9. Your Rights as Data Principal (DPDP Act, Section 11-14)

Under the DPDP Act, 2023, you have the following rights:

(a) Right to Access (Section 11): You may request a summary of your personal data being processed and the processing activities. This can be exercised via the “Download My Data” button on your profile page.

(b) Right to Correction & Erasure (Section 12): You may correct inaccurate data through your profile page, or request complete erasure of your data via the “Erase My Data” button. Upon erasure, your QR code will be deactivated permanently.

(c) Right to Grievance Redressal (Section 13): You may raise a grievance with our Data Protection Officer. Details in Section 12 below.

(d) Right to Nominate (Section 14): You may nominate another person to exercise your rights in the event of your death or incapacity.
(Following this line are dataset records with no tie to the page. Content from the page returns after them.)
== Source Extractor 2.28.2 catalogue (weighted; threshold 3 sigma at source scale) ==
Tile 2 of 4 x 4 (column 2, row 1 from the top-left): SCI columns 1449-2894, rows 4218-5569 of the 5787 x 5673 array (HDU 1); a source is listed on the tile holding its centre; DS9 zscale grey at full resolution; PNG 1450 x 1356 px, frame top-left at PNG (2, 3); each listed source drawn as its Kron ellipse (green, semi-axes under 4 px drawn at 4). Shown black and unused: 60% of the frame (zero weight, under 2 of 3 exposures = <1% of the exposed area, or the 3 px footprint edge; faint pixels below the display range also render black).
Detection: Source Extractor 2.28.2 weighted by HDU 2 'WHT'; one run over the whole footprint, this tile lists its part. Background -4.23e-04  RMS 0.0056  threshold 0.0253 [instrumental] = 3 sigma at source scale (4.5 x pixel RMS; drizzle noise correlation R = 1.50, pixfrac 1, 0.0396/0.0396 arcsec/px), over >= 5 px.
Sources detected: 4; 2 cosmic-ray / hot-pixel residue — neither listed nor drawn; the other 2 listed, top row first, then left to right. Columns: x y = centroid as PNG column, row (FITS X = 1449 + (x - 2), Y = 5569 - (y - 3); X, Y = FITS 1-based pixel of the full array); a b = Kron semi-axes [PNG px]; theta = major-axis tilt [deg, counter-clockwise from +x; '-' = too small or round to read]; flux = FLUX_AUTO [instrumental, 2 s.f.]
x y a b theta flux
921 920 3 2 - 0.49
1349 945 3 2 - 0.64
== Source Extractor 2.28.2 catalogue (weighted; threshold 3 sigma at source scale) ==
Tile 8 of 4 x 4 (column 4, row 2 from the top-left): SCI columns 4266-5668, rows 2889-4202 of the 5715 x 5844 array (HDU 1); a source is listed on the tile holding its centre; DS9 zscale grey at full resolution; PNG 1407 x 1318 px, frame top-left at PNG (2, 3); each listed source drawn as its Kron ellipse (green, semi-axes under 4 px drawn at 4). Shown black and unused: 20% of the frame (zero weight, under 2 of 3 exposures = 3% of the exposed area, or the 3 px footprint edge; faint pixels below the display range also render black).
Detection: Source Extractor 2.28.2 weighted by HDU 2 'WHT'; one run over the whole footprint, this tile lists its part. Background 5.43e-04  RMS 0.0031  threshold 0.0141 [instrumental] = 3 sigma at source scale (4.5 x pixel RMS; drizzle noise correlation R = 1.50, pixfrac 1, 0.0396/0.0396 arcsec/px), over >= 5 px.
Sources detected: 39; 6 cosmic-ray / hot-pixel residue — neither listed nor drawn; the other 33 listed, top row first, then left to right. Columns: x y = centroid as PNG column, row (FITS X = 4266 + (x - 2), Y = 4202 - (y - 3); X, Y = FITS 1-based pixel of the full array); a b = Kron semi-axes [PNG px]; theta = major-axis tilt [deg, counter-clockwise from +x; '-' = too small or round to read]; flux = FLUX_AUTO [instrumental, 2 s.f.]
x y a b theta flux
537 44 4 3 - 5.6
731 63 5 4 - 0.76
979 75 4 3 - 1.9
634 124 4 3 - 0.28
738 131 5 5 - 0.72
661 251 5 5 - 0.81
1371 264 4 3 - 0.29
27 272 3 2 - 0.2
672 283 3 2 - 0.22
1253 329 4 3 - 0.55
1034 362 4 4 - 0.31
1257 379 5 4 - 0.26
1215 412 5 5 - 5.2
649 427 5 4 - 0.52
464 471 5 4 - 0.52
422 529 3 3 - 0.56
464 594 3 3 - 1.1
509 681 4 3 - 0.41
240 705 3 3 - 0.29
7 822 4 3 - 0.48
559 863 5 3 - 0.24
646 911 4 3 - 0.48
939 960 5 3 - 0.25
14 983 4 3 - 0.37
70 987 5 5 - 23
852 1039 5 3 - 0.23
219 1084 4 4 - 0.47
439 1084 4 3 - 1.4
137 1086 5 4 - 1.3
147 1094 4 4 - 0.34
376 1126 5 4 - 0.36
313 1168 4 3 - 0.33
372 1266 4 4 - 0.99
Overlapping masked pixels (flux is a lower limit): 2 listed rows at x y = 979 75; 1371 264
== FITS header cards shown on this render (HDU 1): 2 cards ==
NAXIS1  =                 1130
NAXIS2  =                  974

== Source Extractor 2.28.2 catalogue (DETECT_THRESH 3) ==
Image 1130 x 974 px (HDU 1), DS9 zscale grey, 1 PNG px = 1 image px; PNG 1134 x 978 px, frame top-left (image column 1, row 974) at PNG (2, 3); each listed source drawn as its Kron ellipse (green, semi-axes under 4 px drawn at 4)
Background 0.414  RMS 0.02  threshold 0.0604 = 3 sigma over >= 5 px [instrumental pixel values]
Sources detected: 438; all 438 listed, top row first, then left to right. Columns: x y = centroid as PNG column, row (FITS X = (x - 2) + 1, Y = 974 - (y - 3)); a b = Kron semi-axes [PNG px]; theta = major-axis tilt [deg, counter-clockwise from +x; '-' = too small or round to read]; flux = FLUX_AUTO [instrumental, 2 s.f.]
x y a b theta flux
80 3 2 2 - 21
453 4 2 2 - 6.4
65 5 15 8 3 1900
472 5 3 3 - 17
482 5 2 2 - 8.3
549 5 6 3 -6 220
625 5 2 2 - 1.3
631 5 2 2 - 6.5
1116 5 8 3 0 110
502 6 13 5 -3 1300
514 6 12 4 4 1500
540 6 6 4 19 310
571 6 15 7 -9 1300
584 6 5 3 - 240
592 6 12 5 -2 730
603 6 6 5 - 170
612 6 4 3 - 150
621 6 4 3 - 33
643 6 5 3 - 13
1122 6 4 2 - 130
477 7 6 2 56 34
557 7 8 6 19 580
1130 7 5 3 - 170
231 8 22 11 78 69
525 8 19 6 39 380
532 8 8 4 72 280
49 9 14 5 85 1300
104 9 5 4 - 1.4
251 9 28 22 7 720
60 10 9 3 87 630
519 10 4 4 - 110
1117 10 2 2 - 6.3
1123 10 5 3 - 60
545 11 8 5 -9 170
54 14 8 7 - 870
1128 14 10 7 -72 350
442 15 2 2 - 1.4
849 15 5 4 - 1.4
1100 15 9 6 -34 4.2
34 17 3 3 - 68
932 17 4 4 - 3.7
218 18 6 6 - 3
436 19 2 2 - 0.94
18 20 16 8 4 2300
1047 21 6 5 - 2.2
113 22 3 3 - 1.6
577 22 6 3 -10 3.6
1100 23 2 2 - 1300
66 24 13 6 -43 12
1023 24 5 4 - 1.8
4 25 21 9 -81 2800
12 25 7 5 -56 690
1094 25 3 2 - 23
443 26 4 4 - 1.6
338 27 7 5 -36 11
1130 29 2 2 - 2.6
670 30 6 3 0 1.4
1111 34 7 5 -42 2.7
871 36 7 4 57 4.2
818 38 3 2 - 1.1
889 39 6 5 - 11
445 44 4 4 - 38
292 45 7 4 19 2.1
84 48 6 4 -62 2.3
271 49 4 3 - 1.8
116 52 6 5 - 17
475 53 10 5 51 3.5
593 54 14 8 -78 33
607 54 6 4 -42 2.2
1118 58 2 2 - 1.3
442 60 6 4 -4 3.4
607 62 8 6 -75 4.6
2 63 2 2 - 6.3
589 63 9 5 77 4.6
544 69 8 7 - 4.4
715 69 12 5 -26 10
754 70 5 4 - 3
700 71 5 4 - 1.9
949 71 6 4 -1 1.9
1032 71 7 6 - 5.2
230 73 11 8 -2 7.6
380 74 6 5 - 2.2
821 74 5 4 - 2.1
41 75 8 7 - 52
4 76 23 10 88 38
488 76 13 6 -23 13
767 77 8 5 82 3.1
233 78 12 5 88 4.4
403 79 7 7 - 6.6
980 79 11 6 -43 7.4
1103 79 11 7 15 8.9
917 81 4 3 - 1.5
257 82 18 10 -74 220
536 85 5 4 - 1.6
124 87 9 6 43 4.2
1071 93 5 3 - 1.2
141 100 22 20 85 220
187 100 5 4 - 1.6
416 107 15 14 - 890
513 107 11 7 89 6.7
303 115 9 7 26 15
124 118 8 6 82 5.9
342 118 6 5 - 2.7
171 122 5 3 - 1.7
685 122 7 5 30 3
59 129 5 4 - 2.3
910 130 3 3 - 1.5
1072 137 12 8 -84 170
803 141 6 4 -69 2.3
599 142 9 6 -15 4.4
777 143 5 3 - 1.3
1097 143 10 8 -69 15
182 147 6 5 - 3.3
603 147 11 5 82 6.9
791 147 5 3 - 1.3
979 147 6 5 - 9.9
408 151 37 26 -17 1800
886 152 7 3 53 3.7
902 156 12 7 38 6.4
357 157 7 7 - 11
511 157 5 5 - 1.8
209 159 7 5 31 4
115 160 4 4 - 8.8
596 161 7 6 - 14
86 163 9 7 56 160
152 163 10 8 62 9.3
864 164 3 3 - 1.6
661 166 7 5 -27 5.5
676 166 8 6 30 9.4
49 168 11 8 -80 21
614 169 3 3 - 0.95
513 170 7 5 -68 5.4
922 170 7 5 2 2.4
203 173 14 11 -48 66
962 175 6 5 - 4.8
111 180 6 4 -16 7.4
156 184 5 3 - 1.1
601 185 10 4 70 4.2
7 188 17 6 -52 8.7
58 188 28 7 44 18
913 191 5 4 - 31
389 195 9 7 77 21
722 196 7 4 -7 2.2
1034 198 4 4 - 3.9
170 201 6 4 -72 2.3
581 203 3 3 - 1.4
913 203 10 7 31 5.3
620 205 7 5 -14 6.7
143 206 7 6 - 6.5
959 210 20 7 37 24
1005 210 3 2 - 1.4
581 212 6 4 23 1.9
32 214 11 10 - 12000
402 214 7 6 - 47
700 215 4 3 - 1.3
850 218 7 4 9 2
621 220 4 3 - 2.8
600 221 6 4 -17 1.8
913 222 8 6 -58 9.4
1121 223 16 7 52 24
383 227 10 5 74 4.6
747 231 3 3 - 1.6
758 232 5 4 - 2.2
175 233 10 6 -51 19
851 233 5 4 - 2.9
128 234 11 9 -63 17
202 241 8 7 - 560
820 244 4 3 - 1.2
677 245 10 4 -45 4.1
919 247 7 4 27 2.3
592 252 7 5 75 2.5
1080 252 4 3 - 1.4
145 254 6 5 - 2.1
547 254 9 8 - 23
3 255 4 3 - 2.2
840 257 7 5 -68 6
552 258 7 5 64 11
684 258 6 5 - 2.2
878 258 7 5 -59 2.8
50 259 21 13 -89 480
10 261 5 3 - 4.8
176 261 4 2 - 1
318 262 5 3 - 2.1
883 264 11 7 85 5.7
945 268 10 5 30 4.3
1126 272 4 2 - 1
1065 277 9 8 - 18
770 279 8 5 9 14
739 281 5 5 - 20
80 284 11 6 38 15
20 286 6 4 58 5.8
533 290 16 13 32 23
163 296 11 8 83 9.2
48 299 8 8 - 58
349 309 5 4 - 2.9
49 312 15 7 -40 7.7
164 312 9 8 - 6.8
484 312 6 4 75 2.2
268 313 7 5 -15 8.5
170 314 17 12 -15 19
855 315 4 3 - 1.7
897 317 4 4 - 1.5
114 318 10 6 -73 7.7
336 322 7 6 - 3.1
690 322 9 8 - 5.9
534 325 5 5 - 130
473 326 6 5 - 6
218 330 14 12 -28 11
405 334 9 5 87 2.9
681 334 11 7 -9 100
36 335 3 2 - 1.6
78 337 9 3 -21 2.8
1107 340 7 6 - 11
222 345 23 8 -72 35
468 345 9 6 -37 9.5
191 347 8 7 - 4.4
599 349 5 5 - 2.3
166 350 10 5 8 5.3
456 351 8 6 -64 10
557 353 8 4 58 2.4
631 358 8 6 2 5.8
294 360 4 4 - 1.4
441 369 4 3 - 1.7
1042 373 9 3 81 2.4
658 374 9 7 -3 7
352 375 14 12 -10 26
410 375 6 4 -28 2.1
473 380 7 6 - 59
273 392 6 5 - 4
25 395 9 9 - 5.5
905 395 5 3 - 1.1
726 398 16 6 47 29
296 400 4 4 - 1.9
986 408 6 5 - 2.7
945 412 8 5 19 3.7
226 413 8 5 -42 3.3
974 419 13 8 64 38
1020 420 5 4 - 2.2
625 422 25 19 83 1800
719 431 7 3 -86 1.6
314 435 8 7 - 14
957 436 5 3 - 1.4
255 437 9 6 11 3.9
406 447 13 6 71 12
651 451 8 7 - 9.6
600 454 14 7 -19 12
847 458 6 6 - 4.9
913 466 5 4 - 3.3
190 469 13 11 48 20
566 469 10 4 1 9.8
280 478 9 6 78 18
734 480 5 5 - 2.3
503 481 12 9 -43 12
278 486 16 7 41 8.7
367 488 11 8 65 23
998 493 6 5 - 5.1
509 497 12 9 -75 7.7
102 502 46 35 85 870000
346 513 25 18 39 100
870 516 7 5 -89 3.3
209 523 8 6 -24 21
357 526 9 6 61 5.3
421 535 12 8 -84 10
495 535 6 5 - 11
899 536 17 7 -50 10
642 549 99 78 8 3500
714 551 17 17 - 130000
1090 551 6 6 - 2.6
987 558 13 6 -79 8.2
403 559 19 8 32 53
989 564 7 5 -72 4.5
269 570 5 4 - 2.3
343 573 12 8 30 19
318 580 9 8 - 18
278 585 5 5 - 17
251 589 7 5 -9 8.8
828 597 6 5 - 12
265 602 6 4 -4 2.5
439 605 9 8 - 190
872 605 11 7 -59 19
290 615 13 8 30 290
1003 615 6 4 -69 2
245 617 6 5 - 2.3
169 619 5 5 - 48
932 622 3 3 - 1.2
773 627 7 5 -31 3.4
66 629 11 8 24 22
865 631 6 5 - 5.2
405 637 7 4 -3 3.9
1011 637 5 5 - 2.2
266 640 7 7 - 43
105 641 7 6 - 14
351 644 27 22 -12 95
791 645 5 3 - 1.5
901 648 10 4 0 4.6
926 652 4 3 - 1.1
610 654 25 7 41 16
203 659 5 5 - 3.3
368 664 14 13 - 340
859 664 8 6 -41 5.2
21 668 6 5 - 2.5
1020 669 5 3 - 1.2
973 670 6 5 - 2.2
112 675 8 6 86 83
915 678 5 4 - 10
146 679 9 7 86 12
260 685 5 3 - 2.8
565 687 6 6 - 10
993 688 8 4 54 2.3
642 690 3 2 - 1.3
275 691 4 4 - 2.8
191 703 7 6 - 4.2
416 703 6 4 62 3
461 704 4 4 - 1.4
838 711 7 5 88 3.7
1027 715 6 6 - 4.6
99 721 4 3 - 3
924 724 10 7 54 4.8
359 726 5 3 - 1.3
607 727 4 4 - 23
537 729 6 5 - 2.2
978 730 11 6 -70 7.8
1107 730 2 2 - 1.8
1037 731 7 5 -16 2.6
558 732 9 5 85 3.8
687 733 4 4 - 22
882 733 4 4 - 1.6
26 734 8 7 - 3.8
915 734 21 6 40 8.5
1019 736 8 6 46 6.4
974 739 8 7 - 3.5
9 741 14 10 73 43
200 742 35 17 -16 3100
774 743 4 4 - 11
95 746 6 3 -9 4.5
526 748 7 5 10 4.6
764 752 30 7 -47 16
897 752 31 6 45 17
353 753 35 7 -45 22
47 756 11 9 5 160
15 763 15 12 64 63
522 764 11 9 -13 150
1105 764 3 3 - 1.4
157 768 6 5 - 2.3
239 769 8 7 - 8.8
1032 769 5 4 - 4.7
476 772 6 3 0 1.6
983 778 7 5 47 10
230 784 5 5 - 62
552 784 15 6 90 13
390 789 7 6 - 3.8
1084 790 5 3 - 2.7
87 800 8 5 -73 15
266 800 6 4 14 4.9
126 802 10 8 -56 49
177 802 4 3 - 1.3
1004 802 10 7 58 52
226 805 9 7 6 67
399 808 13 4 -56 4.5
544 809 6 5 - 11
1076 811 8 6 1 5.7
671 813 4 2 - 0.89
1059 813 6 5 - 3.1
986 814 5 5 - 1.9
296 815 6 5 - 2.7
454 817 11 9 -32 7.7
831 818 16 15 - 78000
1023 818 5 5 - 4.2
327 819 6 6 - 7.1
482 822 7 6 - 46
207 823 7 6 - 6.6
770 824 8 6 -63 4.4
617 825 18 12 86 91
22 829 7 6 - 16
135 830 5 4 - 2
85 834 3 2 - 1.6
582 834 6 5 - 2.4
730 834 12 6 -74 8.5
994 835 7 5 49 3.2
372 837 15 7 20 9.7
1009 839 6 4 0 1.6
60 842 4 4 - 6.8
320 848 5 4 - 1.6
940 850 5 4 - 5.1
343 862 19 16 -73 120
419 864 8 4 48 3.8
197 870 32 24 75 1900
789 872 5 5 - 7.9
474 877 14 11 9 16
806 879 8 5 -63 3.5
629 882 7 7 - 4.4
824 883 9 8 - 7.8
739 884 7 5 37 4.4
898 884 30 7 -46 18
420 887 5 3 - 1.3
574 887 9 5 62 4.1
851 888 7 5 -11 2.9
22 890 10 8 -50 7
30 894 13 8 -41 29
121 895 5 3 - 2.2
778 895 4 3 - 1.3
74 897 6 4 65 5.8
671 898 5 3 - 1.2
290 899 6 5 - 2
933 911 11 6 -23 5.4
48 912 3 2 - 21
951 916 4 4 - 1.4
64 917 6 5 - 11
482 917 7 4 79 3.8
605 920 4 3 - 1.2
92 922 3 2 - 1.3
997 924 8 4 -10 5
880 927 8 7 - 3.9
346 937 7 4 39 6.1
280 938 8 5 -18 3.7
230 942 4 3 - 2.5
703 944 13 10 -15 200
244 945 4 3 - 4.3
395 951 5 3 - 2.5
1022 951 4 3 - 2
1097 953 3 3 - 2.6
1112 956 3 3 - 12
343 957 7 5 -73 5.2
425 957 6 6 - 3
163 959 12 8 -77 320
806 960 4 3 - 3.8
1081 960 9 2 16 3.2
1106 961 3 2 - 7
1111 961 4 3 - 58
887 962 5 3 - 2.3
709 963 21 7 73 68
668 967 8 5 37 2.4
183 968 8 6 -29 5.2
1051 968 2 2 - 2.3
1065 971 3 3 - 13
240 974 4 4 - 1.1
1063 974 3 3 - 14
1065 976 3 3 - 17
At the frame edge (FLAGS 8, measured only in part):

To do so, email support@surakshaapp.in with your nomination details.

10. Children’s Data

In accordance with Section 9 of the DPDP Act, 2023, we do not knowingly collect personal data from children (persons under 18 years of age) without verifiable consent from a parent or lawful guardian. If you are creating a profile for a minor, you represent that you are the parent or guardian and you consent on the child’s behalf.

11. Data Breach Notification

In the event of a personal data breach, we will: (a) notify the Data Protection Board of India as required under the DPDP Act, 2023; (b) notify affected Data Principals without unreasonable delay; and (c) take immediate steps to mitigate the breach and prevent recurrence.

12. Grievance Officer / Data Protection Officer

13. Cross-Border Data Transfer

Your data may be processed by third-party service providers (Supabase, Twilio, Vercel) whose servers may be located outside India. Such transfers are conducted in compliance with Section 16 of the DPDP Act, 2023, and only to countries or territories not restricted by the Central Government of India. We ensure that all such processors maintain adequate data protection standards.

14. Changes to This Policy

We may update this Privacy Policy from time to time. Material changes will be communicated via email and/or a notice on the platform at least 15 days before they take effect. The “Last updated” date at the top indicates the most recent revision.

15. Governing Law

This Privacy Policy is governed by and construed in accordance with the laws of India. Any disputes shall be subject to the exclusive jurisdiction of the courts in Hyderabad, Telangana, India.